LA BATAILLE DE LENINGRAD n’apporte rien au genre, mais on reconnaîtra au réalisateur une certaine efficacité dans la mise en scène des séquences d’action, particulièrement sur la péniche pendant la tempête. De la même façon, les effets spéciaux sont plutôt réussis. Les acteurs s’en sortent honnêtement au milieu de dialogues insipides, sans éclats particuliers. Le film est disponible en DVD et Blu-ray (Condor Entertainment) depuis juillet 2020, en version originale sous-titrée et en version française.

White Tiger – Le tigre blanc (2012)

Dans les derniers mois de la Seconde Guerre mondiale, sur le front de l’Est, un mystérieux char allemand invincible sème le désordre dans l’armée soviétique. Un tankiste à la forte personnalité est chargé de le traquer pour le détruire. Premier film de guerre du réalisateur Karen Chakhnazarov, WHITE TIGER (Белый тигр) se veut avant tout un hommage à son père et à tous les combattants de la Grande Guerre patriotique. Malgré les audaces du scénario, adapté d’un livre d’Ilya Boïachov (Le Tankiste, 2008), le résultat est déconcertant.

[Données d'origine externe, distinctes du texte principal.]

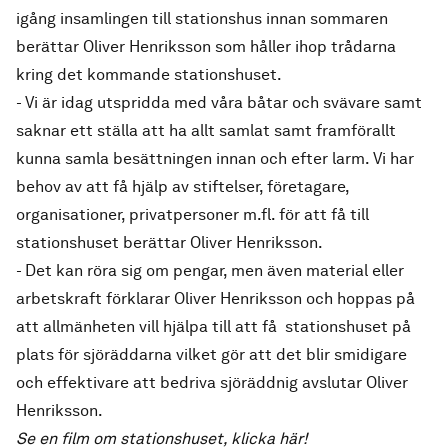
igång insamlingen till stationshus innan sommaren
berättar Oliver Henriksson som håller ihop trådarna
kring det kommande stationshuset.
- Vi är idag utspridda med våra båtar och svävare samt
saknar ett ställa att ha allt samlat samt framförallt
kunna samla besättningen innan och efter larm. Vi har
behov av att få hjälp av stiftelser, företagare,
organisationer, privatpersoner m.fl. för att få till
stationshuset berättar Oliver Henriksson.
- Det kan röra sig om pengar, men även material eller
arbetskraft förklarar Oliver Henriksson och hoppas på
att allmänheten vill hjälpa till att få stationshuset på
plats för sjöräddarna vilket gör att det blir smidigare
och effektivare att bedriva sjöräddnig avslutar Oliver
Henriksson.
Se en film om stationshuset,
klicka här
!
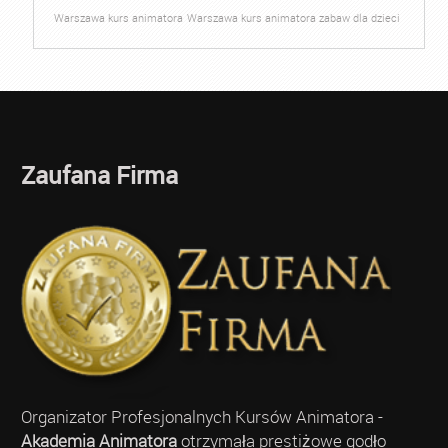
Warszawa kurs animatora
Warszawa kurs animatora zabaw dla dzieci
Zaufana Firma
Organizator Profesjonalnych Kursów Animatora -
Akademia Animatora
otrzymała prestiżowe godło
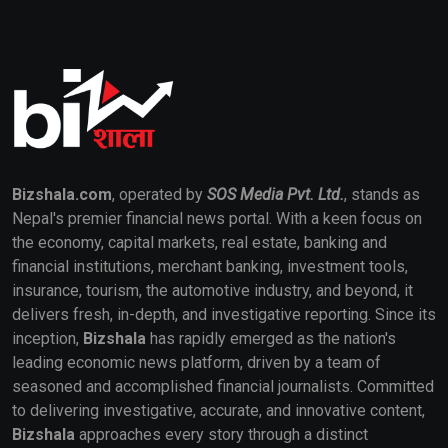
Bizshala.com
, operated by
SOS Media Pvt. Ltd.
, stands as
Nepal's premier financial news portal. With a keen focus on
the economy, capital markets, real estate, banking and
financial institutions, merchant banking, investment tools,
insurance, tourism, the automotive industry, and beyond, it
delivers fresh, in-depth, and investigative reporting. Since its
inception,
Bizshala
has rapidly emerged as the nation's
leading economic news platform, driven by a team of
seasoned and accomplished financial journalists. Committed
to delivering investigative, accurate, and innovative content,
Bizshala
approaches every story through a distinct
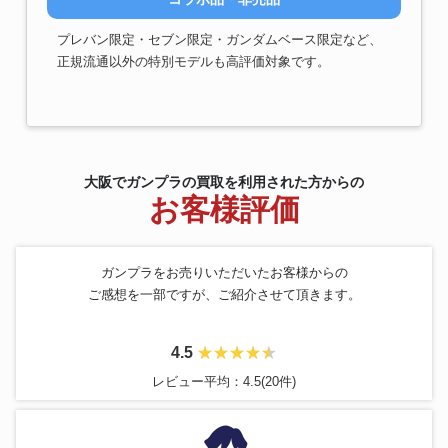
プレバン限定・セブン限定・ガンダムベース限定など、
正規流通以外の特別モデルも高評価対象です。
大阪でガンプラの買取を利用された方からの
お客様評価
ガンプラをお売りいただいたお客様からの
ご感想を一部ですが、ご紹介させて頂きます。
4.5
レビュー平均：4.5(20件)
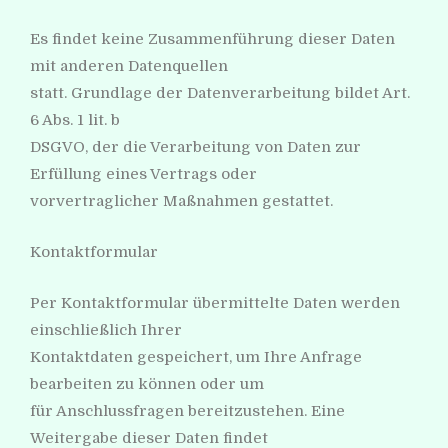
Es findet keine Zusammenführung dieser Daten
mit anderen Datenquellen
statt. Grundlage der Datenverarbeitung bildet Art.
6 Abs. 1 lit. b
DSGVO, der die Verarbeitung von Daten zur
Erfüllung eines Vertrags oder
vorvertraglicher Maßnahmen gestattet.
Kontaktformular
Per Kontaktformular übermittelte Daten werden
einschließlich Ihrer
Kontaktdaten gespeichert, um Ihre Anfrage
bearbeiten zu können oder um
für Anschlussfragen bereitzustehen. Eine
Weitergabe dieser Daten findet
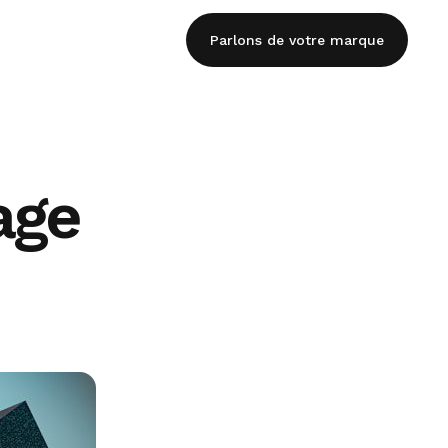
Parlons de votre marque
age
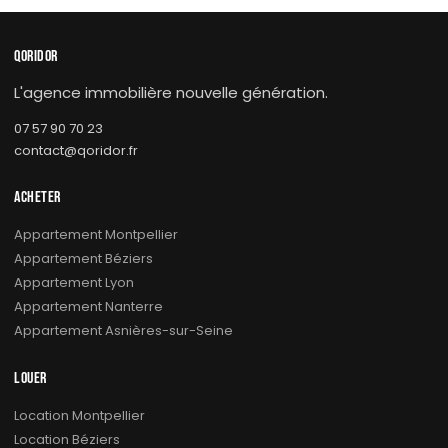
QORIDOR
L'agence immobilière nouvelle génération.
07 57 90 70 23
contact@qoridor.fr
ACHETER
Appartement Montpellier
Appartement Béziers
Appartement Lyon
Appartement Nanterre
Appartement Asnières-sur-Seine
LOUER
Location Montpellier
Location Béziers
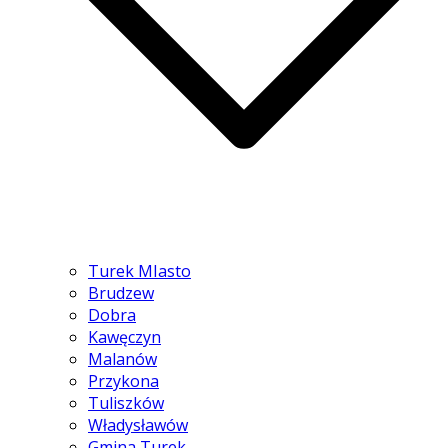
Turek MIasto
Brudzew
Dobra
Kawęczyn
Malanów
Przykona
Tuliszków
Władysławów
Gmina Turek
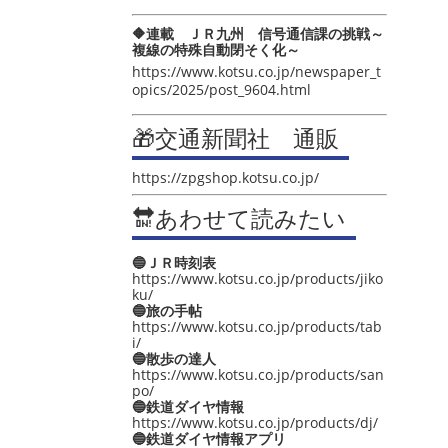
🔶連載 ＪＲ九州 信号通信課の挑戦～
複線の特殊自動閉そく化～
https://www.kotsu.co.jp/newspaper_t
opics/2025/post_9604.html
🎁交通新聞社 通販
https://zpgshop.kotsu.co.jp/
🔛あわせて読みたい
🔵ＪＲ時刻表
https://www.kotsu.co.jp/products/jiko
ku/
🔵旅の手帖
https://www.kotsu.co.jp/products/tab
i/
🔵散歩の達人
https://www.kotsu.co.jp/products/san
po/
🔵鉄道ダイヤ情報
https://www.kotsu.co.jp/products/dj/
🔵鉄道ダイヤ情報アプリ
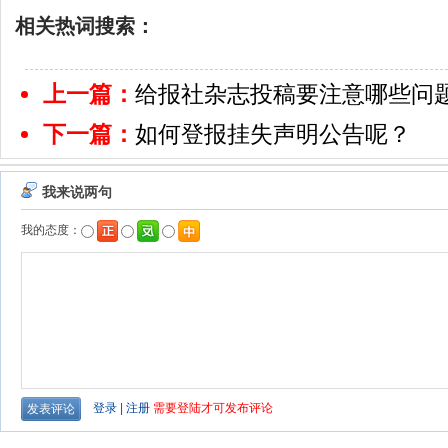
相关热词搜索：
上一篇：
给报社杂志投稿要注意哪些问
下一篇：
如何登报挂失声明公告呢？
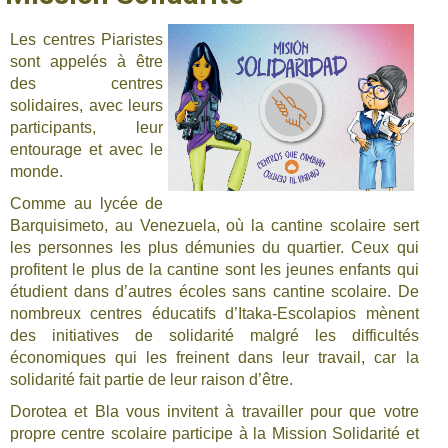
Les centres Piaristes
sont appelés à être
des centres
solidaires, avec leurs
participants, leur
entourage et avec le
monde.
Comme au lycée de
Barquisimeto, au Venezuela, où la cantine scolaire sert
les personnes les plus démunies du quartier. Ceux qui
profitent le plus de la cantine sont les jeunes enfants qui
étudient dans d’autres écoles sans cantine scolaire. De
nombreux centres éducatifs d’Itaka-Escolapios mènent
des initiatives de solidarité malgré les difficultés
économiques qui les freinent dans leur travail, car la
solidarité fait partie de leur raison d’être.
Dorotea et Bla vous invitent à travailler pour que votre
propre centre scolaire participe à la Mission Solidarité et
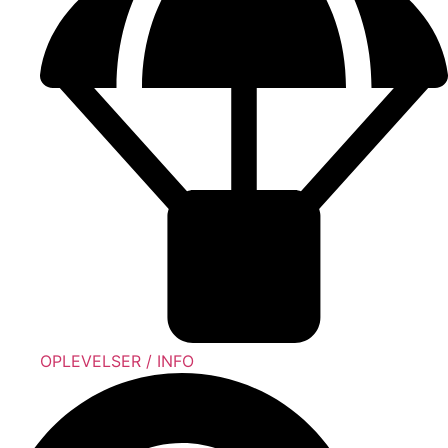
OPLEVELSER / INFO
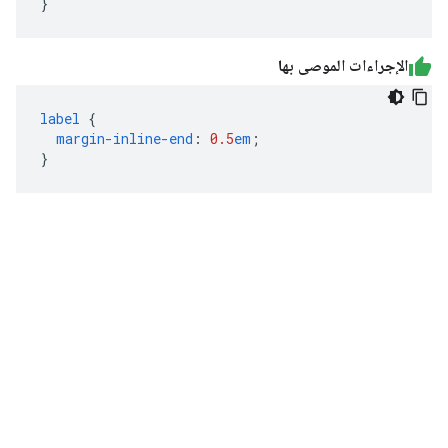
}
الإجراءات الموصى بها
label
{
margin-inline-end
:
0.5
em
;
}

Naïdenov (Найдёнов), un jeune soldat miraculeusement sauvé de graves brûlures, murmure à l’oreilles des chars. Il prie leur dieu, caché quelque part dans le ciel, sur un trône, devant son char T-34 en or. Étonnant, n’est-ce pas ? Film de guerre mystique et fantastique, WHITE TIGER ne manque pas d’originalité, surtout dans sa première partie. Karen Chakhnazarov s’empare même de quelques idées intéressantes, en particulier l’assimilation d’un char mystérieux à un animal légendaire, insaisissable, qu’il faut traquer pendant des heures avec ruse, capable de prendre le chasseur par surprise sans chercher à le tuer. Le Tigre d’acier redevient un tigre sauvage, instinctif, une créature ésotérique, quelque part entre Moby Dick et le hollandais volant.

Hélas, Chakhnazarov n’est pas Darren Aronofsky ni Jeff Nichols, encore moins Steven Spielberg ou Tarkovski. Son mysticisme se prend trop au sérieux pour être crédible. Le scénario, sans profondeur, s’égare vite dans le grand-guignol et prête franchement à sourire lorsque le jeune tankiste déblatère ses répliques illuminées devant des officiers de l’Armée rouge dubitatifs – seul Joukov, figure intouchable, reste de marbre devant ces élucubrations. À l’exception d’une jolie séquence de duel de chars, façon western, dans un village en ruine, le film passe à côté de son sujet. Il n’y a pas une once de poésie, de lyrisme, dans ces forêts peuplées de machines de guerre.

Les dernières vingt minutes confirment le naufrage. Karen Chakhnazarov se prend à filmer en détails la capitulation de l’armée allemande devant Joukov, puis montre Keitel, Stumpff et Friedeburg déguster des fraises à la crème. Le film s’achève sur le monologue philosophique d’un acteur vaguement grimé en Hitler, devant un mystérieux personnage, dans l’ombre.

À tous ceux qui veulent réhabiliter ce film ou chercher la solution métaphysique aux dernières séquences (sans aucun liens avec l’intrigue), le film existe en DVD et Blu-ray (Seven 7 Editions, 2013), avec une version française correcte et une version originale sous-titrée.